__Data to process__.
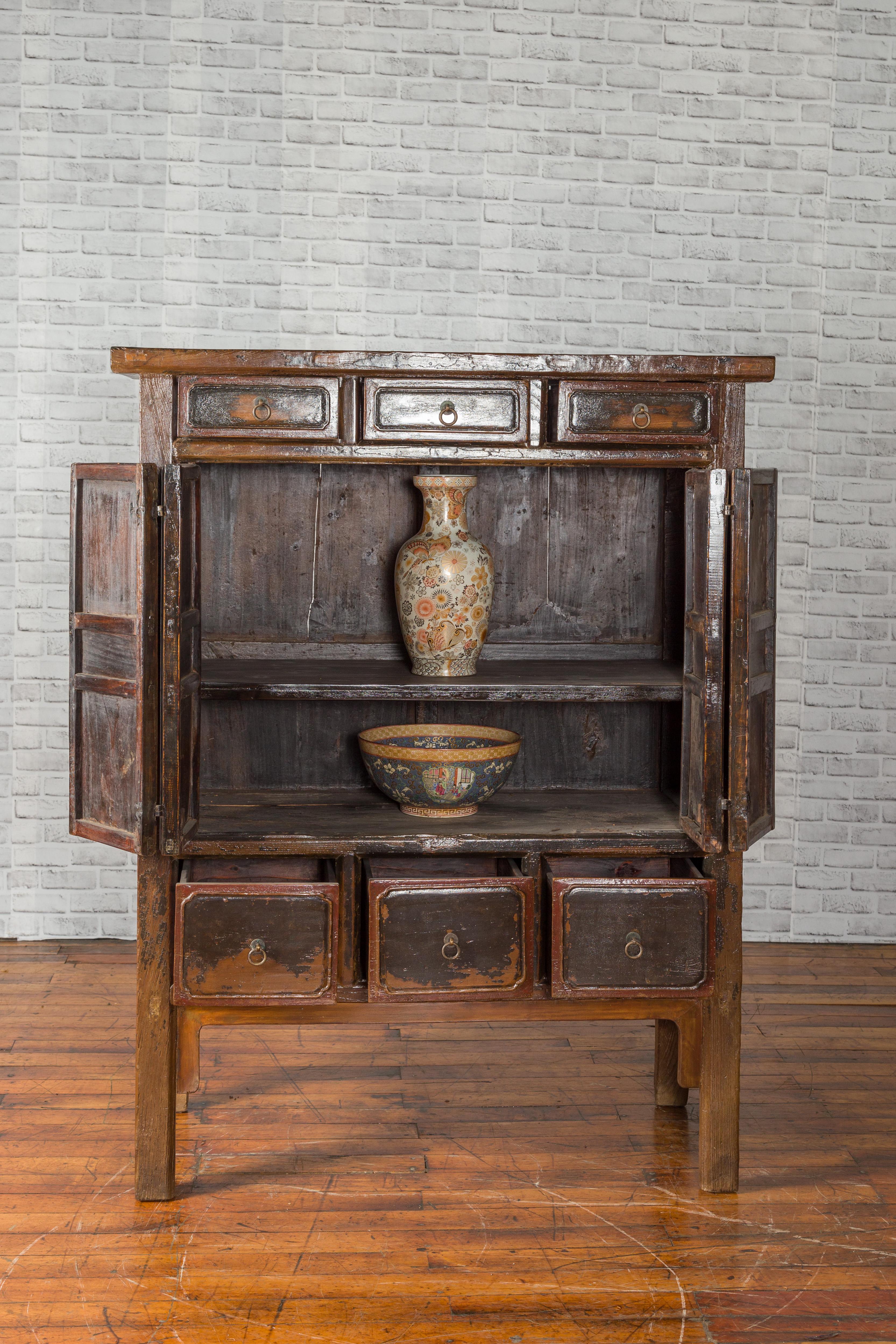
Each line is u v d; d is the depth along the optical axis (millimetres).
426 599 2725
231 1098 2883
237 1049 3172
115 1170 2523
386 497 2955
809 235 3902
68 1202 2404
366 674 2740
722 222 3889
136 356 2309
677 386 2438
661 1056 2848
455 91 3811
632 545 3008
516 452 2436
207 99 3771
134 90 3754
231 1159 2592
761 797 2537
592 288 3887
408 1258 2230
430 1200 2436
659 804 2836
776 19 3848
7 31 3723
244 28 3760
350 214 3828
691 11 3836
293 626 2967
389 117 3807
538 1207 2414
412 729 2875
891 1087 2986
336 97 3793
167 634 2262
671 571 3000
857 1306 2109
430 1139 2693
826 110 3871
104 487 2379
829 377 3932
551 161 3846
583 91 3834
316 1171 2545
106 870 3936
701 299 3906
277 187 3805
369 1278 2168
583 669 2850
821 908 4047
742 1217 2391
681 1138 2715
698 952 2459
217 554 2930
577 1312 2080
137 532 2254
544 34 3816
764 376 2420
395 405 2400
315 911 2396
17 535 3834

==

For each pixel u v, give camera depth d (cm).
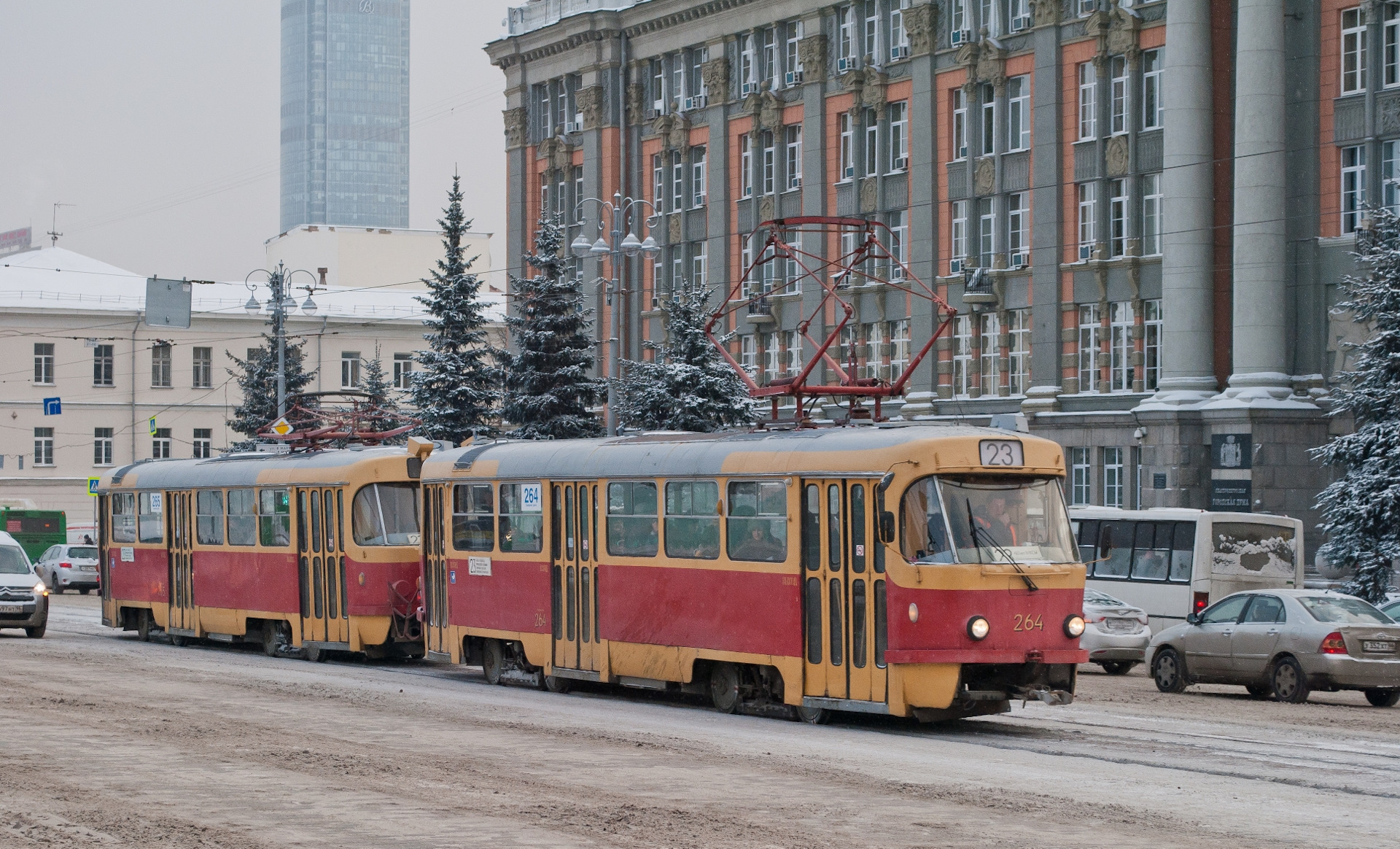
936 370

--

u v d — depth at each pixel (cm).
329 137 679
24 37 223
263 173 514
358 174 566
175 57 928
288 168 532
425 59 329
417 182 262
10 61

__Problem__. Copy out only the lines of the records above from the one with "167 634 2262" through the one with "17 535 3834", exactly as they stand, both included.

__Task solution__.
167 634 2262
671 571 3000
857 1306 2109
430 1139 2693
826 110 3871
104 487 2379
829 377 3932
551 161 3846
583 91 3834
316 1171 2545
106 870 3936
701 299 3906
277 187 3805
369 1278 2168
583 669 2850
821 908 4047
742 1217 2391
681 1138 2715
698 952 2459
217 554 2930
577 1312 2080
137 532 2254
544 34 3816
764 376 2420
395 405 2400
315 911 2396
17 535 3834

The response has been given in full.